* [Short problem]: Reproduce everything from the start of the listing down to the line containing "crop and rotate: left 21.291%, top", swapping "developed" for "processed" and changing nothing else.

* [Recorded data]:
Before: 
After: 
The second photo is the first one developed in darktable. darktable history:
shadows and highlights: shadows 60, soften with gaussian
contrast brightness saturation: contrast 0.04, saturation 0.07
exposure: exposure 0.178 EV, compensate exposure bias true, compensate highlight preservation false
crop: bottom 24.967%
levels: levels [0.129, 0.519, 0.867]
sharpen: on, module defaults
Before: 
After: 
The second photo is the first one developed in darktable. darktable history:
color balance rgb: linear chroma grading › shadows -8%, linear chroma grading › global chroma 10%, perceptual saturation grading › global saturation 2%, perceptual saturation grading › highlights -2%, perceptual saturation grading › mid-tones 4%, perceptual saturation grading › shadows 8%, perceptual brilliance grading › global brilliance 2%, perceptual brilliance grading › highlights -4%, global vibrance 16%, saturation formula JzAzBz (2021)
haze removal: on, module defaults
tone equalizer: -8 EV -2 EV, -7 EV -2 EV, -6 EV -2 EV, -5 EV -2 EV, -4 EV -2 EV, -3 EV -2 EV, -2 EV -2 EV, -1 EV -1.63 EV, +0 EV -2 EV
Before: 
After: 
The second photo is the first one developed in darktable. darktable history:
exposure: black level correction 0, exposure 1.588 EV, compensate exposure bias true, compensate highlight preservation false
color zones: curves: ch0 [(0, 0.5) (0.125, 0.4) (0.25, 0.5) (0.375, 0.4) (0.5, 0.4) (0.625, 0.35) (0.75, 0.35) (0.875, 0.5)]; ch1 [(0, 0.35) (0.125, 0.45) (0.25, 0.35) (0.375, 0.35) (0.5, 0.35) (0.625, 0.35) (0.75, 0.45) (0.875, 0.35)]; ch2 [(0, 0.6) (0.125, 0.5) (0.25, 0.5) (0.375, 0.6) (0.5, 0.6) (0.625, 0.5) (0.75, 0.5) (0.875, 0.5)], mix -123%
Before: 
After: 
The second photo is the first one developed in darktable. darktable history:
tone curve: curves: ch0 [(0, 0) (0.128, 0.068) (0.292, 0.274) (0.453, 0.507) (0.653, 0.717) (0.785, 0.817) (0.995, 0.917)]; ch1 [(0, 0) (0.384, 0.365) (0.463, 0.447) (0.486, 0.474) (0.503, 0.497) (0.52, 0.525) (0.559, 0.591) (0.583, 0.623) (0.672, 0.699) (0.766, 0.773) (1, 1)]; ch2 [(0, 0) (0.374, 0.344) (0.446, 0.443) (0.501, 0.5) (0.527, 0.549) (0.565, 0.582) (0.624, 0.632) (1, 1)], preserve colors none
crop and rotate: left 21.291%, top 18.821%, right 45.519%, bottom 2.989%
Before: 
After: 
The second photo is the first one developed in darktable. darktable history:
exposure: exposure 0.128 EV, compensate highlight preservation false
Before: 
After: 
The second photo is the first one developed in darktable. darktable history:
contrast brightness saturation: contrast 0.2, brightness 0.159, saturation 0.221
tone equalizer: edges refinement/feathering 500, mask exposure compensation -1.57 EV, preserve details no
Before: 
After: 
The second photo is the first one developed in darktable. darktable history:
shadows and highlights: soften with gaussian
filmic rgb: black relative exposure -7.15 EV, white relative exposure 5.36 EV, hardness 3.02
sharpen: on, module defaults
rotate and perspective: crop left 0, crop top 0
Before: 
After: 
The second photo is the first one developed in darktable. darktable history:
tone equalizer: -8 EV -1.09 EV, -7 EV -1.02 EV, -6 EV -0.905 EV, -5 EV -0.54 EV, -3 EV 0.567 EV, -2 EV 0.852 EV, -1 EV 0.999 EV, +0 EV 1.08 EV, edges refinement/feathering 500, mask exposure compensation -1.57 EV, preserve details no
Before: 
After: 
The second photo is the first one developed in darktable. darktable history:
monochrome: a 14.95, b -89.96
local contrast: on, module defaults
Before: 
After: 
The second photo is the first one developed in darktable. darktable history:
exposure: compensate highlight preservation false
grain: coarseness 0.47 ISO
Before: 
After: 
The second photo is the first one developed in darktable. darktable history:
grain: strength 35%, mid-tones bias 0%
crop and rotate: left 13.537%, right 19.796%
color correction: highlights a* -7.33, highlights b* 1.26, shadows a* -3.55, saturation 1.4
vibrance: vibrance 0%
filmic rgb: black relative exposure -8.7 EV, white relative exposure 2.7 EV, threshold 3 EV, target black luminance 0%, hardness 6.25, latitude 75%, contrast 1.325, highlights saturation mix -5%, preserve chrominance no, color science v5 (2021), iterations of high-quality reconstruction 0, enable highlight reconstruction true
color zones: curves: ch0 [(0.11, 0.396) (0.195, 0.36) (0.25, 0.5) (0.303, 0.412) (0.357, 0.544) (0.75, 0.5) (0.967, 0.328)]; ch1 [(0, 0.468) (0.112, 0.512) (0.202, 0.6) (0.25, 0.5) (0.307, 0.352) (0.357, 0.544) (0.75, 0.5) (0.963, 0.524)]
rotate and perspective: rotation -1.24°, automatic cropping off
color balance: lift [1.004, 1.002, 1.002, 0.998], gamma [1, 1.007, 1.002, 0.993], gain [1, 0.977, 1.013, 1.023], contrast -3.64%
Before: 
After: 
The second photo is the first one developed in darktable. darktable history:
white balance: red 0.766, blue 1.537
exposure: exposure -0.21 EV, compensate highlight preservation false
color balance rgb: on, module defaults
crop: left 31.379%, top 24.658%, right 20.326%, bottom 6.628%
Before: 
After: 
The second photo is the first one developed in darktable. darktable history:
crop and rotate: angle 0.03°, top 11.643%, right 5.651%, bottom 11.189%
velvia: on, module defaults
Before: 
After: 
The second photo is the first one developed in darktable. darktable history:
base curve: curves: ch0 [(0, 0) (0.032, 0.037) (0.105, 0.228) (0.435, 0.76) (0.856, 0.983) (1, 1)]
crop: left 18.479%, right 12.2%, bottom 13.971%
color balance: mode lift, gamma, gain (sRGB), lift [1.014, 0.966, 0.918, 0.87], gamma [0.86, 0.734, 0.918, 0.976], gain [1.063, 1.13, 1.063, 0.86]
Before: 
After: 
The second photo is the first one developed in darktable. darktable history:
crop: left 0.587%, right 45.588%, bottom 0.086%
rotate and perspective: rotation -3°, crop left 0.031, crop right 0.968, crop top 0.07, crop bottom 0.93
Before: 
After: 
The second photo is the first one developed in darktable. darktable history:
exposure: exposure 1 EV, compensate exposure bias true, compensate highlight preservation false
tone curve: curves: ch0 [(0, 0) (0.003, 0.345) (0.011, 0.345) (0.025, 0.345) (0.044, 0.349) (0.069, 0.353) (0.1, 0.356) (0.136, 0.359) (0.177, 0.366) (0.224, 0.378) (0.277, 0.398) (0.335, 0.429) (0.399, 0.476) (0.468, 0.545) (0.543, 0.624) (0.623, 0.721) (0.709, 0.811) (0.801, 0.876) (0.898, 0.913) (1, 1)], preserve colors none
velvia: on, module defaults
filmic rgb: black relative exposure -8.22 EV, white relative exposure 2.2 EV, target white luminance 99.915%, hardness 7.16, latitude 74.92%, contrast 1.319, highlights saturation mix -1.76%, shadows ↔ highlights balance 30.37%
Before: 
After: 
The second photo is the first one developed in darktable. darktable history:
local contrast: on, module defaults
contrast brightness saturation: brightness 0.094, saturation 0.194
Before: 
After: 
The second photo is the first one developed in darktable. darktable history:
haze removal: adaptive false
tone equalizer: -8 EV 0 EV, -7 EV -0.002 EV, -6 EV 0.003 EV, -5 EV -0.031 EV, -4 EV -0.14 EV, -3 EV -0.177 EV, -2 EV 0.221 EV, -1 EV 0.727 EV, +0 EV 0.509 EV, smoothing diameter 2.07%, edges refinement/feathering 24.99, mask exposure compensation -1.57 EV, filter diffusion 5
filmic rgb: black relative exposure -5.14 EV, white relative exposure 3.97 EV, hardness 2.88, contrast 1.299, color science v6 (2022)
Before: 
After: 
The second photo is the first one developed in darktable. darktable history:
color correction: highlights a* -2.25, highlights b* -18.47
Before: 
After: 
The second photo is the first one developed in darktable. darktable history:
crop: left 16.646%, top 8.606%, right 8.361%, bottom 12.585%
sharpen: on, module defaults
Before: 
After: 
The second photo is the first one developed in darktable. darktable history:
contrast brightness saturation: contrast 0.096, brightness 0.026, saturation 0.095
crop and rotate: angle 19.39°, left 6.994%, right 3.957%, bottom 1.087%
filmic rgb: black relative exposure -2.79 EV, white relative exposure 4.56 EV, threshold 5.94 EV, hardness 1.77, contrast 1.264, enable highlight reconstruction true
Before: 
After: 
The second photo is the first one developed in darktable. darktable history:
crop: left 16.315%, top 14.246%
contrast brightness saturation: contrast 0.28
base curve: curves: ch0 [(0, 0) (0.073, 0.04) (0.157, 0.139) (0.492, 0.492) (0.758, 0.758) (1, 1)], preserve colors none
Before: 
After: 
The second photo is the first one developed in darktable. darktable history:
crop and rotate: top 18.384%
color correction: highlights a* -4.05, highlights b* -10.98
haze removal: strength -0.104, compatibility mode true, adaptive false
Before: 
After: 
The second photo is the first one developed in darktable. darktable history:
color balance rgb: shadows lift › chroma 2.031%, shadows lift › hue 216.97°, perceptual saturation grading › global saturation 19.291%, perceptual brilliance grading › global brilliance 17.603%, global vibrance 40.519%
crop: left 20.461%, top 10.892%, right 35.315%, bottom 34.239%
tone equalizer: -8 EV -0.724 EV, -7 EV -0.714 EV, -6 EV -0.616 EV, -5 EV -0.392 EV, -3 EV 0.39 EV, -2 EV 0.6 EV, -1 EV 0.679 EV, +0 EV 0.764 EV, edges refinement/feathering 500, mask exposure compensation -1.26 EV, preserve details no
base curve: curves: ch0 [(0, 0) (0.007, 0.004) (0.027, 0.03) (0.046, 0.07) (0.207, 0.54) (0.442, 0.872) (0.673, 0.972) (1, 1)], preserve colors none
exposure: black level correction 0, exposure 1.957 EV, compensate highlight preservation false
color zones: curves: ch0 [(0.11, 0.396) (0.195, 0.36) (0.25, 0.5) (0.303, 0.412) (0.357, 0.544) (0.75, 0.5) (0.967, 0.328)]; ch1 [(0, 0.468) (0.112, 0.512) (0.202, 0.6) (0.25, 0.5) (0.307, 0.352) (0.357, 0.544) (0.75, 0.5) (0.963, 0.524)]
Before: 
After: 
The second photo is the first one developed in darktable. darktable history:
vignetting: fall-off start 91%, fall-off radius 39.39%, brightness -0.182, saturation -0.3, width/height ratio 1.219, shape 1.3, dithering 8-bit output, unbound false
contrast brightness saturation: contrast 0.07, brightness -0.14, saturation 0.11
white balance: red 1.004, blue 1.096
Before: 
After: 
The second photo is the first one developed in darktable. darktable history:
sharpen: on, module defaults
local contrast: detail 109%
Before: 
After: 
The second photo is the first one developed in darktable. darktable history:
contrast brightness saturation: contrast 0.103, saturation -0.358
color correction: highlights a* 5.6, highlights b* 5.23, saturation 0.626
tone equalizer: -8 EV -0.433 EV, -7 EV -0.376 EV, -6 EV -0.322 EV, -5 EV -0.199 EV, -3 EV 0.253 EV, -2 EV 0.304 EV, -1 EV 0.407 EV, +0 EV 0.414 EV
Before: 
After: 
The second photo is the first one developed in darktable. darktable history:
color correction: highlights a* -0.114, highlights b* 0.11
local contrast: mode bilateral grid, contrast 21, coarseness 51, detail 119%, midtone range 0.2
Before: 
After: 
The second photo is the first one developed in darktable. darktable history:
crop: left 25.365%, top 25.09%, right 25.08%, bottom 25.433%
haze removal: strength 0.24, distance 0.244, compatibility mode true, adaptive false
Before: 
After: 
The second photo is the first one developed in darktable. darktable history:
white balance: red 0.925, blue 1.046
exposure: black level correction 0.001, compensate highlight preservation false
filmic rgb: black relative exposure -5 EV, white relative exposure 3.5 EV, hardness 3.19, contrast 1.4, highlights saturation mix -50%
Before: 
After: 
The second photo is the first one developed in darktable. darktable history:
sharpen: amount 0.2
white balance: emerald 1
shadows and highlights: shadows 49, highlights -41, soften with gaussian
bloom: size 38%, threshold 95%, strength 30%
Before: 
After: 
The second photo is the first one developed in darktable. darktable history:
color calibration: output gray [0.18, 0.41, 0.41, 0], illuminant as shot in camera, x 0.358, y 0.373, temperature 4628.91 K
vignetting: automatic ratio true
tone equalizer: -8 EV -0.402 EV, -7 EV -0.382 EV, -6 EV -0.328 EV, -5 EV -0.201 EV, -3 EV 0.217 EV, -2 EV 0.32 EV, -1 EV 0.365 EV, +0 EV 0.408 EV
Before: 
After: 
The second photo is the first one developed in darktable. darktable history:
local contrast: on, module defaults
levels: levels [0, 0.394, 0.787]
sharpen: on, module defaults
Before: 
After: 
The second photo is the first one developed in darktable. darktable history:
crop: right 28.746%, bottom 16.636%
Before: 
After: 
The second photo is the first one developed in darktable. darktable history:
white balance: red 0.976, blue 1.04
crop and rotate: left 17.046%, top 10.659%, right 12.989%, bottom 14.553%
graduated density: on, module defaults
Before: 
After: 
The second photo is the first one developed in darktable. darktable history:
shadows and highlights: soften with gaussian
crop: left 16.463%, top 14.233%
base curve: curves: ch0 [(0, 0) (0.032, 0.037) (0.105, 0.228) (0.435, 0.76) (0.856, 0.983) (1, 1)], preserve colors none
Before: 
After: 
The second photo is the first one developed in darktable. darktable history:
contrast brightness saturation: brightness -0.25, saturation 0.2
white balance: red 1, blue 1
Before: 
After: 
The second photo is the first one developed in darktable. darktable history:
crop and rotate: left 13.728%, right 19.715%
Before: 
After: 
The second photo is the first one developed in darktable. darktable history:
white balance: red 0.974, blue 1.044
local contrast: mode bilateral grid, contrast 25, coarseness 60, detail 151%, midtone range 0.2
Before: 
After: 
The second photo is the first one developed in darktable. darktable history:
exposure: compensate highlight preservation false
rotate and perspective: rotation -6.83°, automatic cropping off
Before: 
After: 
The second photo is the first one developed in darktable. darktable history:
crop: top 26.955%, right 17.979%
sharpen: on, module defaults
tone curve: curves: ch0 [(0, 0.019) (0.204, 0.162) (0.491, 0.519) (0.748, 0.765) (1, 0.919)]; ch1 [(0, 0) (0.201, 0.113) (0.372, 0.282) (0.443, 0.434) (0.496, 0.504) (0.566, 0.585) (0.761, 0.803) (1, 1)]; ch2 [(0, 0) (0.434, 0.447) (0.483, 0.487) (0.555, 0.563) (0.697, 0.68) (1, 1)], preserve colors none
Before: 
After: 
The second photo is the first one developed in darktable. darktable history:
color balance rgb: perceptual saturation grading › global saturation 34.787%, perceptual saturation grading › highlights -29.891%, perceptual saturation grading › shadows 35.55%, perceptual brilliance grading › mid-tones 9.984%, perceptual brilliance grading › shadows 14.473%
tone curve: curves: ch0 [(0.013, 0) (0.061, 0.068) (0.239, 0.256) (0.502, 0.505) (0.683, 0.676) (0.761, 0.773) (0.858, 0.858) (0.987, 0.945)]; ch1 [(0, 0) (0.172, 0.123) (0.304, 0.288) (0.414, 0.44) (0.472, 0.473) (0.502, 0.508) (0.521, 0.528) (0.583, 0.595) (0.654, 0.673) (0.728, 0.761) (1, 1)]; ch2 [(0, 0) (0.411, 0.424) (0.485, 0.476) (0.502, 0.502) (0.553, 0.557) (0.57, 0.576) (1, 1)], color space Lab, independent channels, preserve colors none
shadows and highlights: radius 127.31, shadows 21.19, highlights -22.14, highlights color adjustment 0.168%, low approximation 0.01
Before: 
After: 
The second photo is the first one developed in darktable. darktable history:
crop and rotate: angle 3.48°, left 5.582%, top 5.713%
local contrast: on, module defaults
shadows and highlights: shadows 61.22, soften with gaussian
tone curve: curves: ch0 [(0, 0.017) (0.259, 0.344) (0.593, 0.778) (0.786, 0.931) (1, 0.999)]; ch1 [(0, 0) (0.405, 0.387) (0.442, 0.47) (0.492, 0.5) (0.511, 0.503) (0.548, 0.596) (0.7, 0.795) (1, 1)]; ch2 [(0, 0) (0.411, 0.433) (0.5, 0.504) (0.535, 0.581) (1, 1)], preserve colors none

* [Reply to the exercise]:
Before: 
After: 
The second photo is the first one processed in darktable. darktable history:
shadows and highlights: shadows 60, soften with gaussian
contrast brightness saturation: contrast 0.04, saturation 0.07
exposure: exposure 0.178 EV, compensate exposure bias true, compensate highlight preservation false
crop: bottom 24.967%
levels: levels [0.129, 0.519, 0.867]
sharpen: on, module defaults
Before: 
After: 
The second photo is the first one processed in darktable. darktable history:
color balance rgb: linear chroma grading › shadows -8%, linear chroma grading › global chroma 10%, perceptual saturation grading › global saturation 2%, perceptual saturation grading › highlights -2%, perceptual saturation grading › mid-tones 4%, perceptual saturation grading › shadows 8%, perceptual brilliance grading › global brilliance 2%, perceptual brilliance grading › highlights -4%, global vibrance 16%, saturation formula JzAzBz (2021)
haze removal: on, module defaults
tone equalizer: -8 EV -2 EV, -7 EV -2 EV, -6 EV -2 EV, -5 EV -2 EV, -4 EV -2 EV, -3 EV -2 EV, -2 EV -2 EV, -1 EV -1.63 EV, +0 EV -2 EV
Before: 
After: 
The second photo is the first one processed in darktable. darktable history:
exposure: black level correction 0, exposure 1.588 EV, compensate exposure bias true, compensate highlight preservation false
color zones: curves: ch0 [(0, 0.5) (0.125, 0.4) (0.25, 0.5) (0.375, 0.4) (0.5, 0.4) (0.625, 0.35) (0.75, 0.35) (0.875, 0.5)]; ch1 [(0, 0.35) (0.125, 0.45) (0.25, 0.35) (0.375, 0.35) (0.5, 0.35) (0.625, 0.35) (0.75, 0.45) (0.875, 0.35)]; ch2 [(0, 0.6) (0.125, 0.5) (0.25, 0.5) (0.375, 0.6) (0.5, 0.6) (0.625, 0.5) (0.75, 0.5) (0.875, 0.5)], mix -123%
Before: 
After: 
The second photo is the first one processed in darktable. darktable history:
tone curve: curves: ch0 [(0, 0) (0.128, 0.068) (0.292, 0.274) (0.453, 0.507) (0.653, 0.717) (0.785, 0.817) (0.995, 0.917)]; ch1 [(0, 0) (0.384, 0.365) (0.463, 0.447) (0.486, 0.474) (0.503, 0.497) (0.52, 0.525) (0.559, 0.591) (0.583, 0.623) (0.672, 0.699) (0.766, 0.773) (1, 1)]; ch2 [(0, 0) (0.374, 0.344) (0.446, 0.443) (0.501, 0.5) (0.527, 0.549) (0.565, 0.582) (0.624, 0.632) (1, 1)], preserve colors none
crop and rotate: left 21.291%, top 18.821%, right 45.519%, bottom 2.989%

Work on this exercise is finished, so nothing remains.